Now, the airline is saying that the pension plan wasn't so underfunded after all. It's back in U.S. Bankruptcy Court in Alexandria, Va., arguing the pension liability is actually only about $900 million, not the $2.5 billion estimate publicized last spring. A lower liability means that the PBGC would be entitled to less of US Airways' assets.

"Shame on them," says Tom Davis, spokesman for the Retired Pilots Association of US Airways. "Their first objective was to terminate the pension , so evidence was presented to support that. Now their objective is to keep the PBGC from getting money, so they're saying the plan isn't so underfunded after all."

Chris Chiames, a spokesman for US Airways, says the company terminated the pension to keep the airline from being liquidated and not simply to save money, and adds that the company always disagreed with the underfunding estimates. "The request to terminate the plan was carefully scrutinized and met with rigorous tests," he says. "The actuarial estimates were reviewed by the bankruptcy court, the PBGC, and its own independent actuaries as well. In addition, multiple government agencies were all involved in the decision."

Although most companies don't go so far as to terminate their pension plans, employees and retirees still have a hard time evaluating claims that their pension plans are an undue burden on their employers.

That may be changing. In August, the American Bar Association's leadership announced that it would be cutting the pension plan for 900 staffers, citing stock declines and low interest rates, even though both trends had reversed themselves this year. But 400 skeptical ABA staffers passed the hat and collected more than $10,000 to hire legal counsel and an actuary to go over the pension plan in detail.

The actuary, Kathleen E. Manning of MWM Consulting Group in Chicago, found that the pension plan was well funded, and, in a report presented to the association in August, noted that the liability -- and future costs -- of the pension looked unreasonably high because the association's projections assumed that interest rates and investment returns would remain seriously depressed.

She added that a likely rise in interest rates and the stock market's continuing recovery could solve much of the ABA's potential pension problem.

Laurel Bellows, chairwoman of the ABA's pension review committee, agrees that much of the staff-arranged actuarial report is "sound," though she maintains that the ABA's own analysis concluded that keeping the pension plan would cost more than ABA leaders had said the organization could afford to spend in coming years.

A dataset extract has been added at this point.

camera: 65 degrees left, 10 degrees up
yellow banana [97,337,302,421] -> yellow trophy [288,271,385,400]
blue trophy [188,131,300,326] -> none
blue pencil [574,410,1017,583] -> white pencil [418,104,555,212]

Some of the staff members' strongest supporters are attorneys who belong to the ABA -- including lawyers who design and analyze pension plans -- and who don't even benefit from the pension plan. Several questioned whether the ABA was exaggerating the pension's potential costs to make up for cost overruns in an information-technology overhaul. Ms. Bellows said the cost overruns are unrelated to the pension issue. "This is an economically driven discussion," she says.